## Brief
Every line of the data must be copied exactly.
Start of Supplied material
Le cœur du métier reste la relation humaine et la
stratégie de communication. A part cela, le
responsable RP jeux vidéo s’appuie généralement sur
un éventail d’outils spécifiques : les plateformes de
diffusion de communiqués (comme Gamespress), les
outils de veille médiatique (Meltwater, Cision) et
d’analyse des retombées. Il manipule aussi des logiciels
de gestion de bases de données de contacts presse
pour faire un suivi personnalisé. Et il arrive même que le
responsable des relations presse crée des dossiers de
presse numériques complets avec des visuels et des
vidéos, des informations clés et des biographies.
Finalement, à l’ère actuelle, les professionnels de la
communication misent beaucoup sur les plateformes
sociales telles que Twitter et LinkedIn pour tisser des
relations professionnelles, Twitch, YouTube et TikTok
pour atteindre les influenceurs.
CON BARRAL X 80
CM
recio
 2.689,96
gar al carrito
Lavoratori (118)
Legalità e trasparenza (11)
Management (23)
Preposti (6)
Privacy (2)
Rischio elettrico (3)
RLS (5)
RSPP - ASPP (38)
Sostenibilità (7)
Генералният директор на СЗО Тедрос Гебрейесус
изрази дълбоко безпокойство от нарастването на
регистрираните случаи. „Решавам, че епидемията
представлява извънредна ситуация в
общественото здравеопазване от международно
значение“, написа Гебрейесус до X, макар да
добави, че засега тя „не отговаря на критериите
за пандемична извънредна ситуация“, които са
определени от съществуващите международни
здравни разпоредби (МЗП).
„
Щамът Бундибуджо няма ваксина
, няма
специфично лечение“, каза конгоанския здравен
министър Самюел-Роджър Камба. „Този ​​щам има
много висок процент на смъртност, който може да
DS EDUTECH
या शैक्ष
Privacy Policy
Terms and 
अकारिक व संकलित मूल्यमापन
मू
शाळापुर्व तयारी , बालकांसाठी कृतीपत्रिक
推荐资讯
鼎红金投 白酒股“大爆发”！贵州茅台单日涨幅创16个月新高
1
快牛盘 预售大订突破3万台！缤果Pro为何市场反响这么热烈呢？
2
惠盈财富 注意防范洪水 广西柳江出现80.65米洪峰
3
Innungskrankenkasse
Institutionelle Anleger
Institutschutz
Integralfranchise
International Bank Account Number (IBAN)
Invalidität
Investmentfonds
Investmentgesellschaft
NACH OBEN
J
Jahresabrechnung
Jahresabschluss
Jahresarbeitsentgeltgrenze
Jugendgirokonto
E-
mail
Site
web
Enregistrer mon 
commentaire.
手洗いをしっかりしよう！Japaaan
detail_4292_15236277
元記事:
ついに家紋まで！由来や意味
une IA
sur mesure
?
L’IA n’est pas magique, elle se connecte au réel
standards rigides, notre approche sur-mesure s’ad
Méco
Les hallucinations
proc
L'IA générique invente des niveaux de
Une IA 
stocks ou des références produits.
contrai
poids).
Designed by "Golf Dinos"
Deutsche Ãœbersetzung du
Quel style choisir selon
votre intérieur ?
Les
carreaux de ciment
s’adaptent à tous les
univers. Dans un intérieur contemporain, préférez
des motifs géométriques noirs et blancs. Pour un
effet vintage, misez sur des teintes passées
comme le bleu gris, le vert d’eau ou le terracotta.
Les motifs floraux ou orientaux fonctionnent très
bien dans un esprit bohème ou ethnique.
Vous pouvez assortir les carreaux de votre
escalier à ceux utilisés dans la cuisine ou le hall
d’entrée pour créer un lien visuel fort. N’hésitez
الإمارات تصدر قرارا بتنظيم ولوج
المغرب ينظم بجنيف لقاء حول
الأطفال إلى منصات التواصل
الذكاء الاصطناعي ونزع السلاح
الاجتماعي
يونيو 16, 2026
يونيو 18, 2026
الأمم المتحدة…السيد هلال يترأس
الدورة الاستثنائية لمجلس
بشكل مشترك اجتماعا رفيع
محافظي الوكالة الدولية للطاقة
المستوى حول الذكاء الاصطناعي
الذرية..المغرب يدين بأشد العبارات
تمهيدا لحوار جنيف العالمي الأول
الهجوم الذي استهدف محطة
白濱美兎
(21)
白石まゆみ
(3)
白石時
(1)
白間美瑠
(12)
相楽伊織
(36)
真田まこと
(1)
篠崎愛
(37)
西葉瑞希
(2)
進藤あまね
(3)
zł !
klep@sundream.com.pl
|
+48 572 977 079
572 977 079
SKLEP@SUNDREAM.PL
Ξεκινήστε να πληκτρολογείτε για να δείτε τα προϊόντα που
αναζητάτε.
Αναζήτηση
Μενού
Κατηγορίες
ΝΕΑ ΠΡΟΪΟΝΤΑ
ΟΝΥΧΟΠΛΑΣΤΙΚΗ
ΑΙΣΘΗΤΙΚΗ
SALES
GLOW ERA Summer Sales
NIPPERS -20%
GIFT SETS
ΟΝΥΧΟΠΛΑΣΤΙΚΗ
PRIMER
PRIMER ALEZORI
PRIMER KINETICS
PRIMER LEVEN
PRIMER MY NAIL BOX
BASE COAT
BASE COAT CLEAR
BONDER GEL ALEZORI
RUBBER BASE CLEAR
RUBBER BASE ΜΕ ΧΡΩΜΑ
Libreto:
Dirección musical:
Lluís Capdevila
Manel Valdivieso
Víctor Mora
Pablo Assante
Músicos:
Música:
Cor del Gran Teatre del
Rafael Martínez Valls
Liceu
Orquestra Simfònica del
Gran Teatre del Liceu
End of Supplied material
## Response area
Le cœur du métier reste la relation humaine et la
stratégie de communication. A part cela, le
responsable RP jeux vidéo s’appuie généralement sur
un éventail d’outils spécifiques : les plateformes de
diffusion de communiqués (comme Gamespress), les
outils de veille médiatique (Meltwater, Cision) et
d’analyse des retombées. Il manipule aussi des logiciels
de gestion de bases de données de contacts presse
pour faire un suivi personnalisé. Et il arrive même que le
responsable des relations presse crée des dossiers de
presse numériques complets avec des visuels et des
vidéos, des informations clés et des biographies.
Finalement, à l’ère actuelle, les professionnels de la
communication misent beaucoup sur les plateformes
sociales telles que Twitter et LinkedIn pour tisser des
relations professionnelles, Twitch, YouTube et TikTok
pour atteindre les influenceurs.
CON BARRAL X 80
CM
recio
 2.689,96
gar al carrito
Lavoratori (118)
Legalità e trasparenza (11)
Management (23)
Preposti (6)
Privacy (2)
Rischio elettrico (3)
RLS (5)
RSPP - ASPP (38)
Sostenibilità (7)
Генералният директор на СЗО Тедрос Гебрейесус
изрази дълбоко безпокойство от нарастването на
регистрираните случаи. „Решавам, че епидемията
представлява извънредна ситуация в
общественото здравеопазване от международно
значение“, написа Гебрейесус до X, макар да
добави, че засега тя „не отговаря на критериите
за пандемична извънредна ситуация“, които са
определени от съществуващите международни
здравни разпоредби (МЗП).
„
Щамът Бундибуджо няма ваксина
, няма
специфично лечение“, каза конгоанския здравен
министър Самюел-Роджър Камба. „Този ​​щам има
много висок процент на смъртност, който може да
DS EDUTECH
या शैक्ष
Privacy Policy
Terms and 
अकारिक व संकलित मूल्यमापन
मू
शाळापुर्व तयारी , बालकांसाठी कृतीपत्रिक
推荐资讯
鼎红金投 白酒股“大爆发”！贵州茅台单日涨幅创16个月新高
1
快牛盘 预售大订突破3万台！缤果Pro为何市场反响这么热烈呢？
2
惠盈财富 注意防范洪水 广西柳江出现80.65米洪峰
3
Innungskrankenkasse
Institutionelle Anleger
Institutschutz
Integralfranchise
International Bank Account Number (IBAN)
Invalidität
Investmentfonds
Investmentgesellschaft
NACH OBEN
J
Jahresabrechnung
Jahresabschluss
Jahresarbeitsentgeltgrenze
Jugendgirokonto
E-
mail
Site
web
Enregistrer mon 
commentaire.
手洗いをしっかりしよう！Japaaan
detail_4292_15236277
元記事:
ついに家紋まで！由来や意味
une IA
sur mesure
?
L’IA n’est pas magique, elle se connecte au réel
standards rigides, notre approche sur-mesure s’ad
Méco
Les hallucinations
proc
L'IA générique invente des niveaux de
Une IA 
stocks ou des références produits.
contrai
poids).
Designed by "Golf Dinos"
Deutsche Ãœbersetzung du
Quel style choisir selon
votre intérieur ?
Les
carreaux de ciment
s’adaptent à tous les
univers. Dans un intérieur contemporain, préférez
des motifs géométriques noirs et blancs. Pour un
effet vintage, misez sur des teintes passées
comme le bleu gris, le vert d’eau ou le terracotta.
Les motifs floraux ou orientaux fonctionnent très
bien dans un esprit bohème ou ethnique.
Vous pouvez assortir les carreaux de votre
escalier à ceux utilisés dans la cuisine ou le hall
d’entrée pour créer un lien visuel fort. N’hésitez
الإمارات تصدر قرارا بتنظيم ولوج
المغرب ينظم بجنيف لقاء حول
الأطفال إلى منصات التواصل
الذكاء الاصطناعي ونزع السلاح
الاجتماعي
يونيو 16, 2026
يونيو 18, 2026
الأمم المتحدة…السيد هلال يترأس
الدورة الاستثنائية لمجلس
بشكل مشترك اجتماعا رفيع
محافظي الوكالة الدولية للطاقة
المستوى حول الذكاء الاصطناعي
الذرية..المغرب يدين بأشد العبارات
تمهيدا لحوار جنيف العالمي الأول
الهجوم الذي استهدف محطة
白濱美兎
(21)
白石まゆみ
(3)
白石時
(1)
白間美瑠
(12)
相楽伊織
(36)
真田まこと
(1)
篠崎愛
(37)
西葉瑞希
(2)
進藤あまね
(3)
zł !
klep@sundream.com.pl
|
+48 572 977 079
572 977 079
SKLEP@SUNDREAM.PL
Ξεκινήστε να πληκτρολογείτε για να δείτε τα προϊόντα που
αναζητάτε.
Αναζήτηση
Μενού
Κατηγορίες
ΝΕΑ ΠΡΟΪΟΝΤΑ
ΟΝΥΧΟΠΛΑΣΤΙΚΗ
ΑΙΣΘΗΤΙΚΗ
SALES
GLOW ERA Summer Sales
NIPPERS -20%
GIFT SETS
ΟΝΥΧΟΠΛΑΣΤΙΚΗ
PRIMER
PRIMER ALEZORI
PRIMER KINETICS
PRIMER LEVEN
PRIMER MY NAIL BOX
BASE COAT
BASE COAT CLEAR
BONDER GEL ALEZORI
RUBBER BASE CLEAR
RUBBER BASE ΜΕ ΧΡΩΜΑ
Libreto:
Dirección musical:
Lluís Capdevila
Manel Valdivieso
Víctor Mora
Pablo Assante
Músicos:
Música:
Cor del Gran Teatre del
Rafael Martínez Valls
Liceu
Orquestra Simfònica del
Gran Teatre del Liceu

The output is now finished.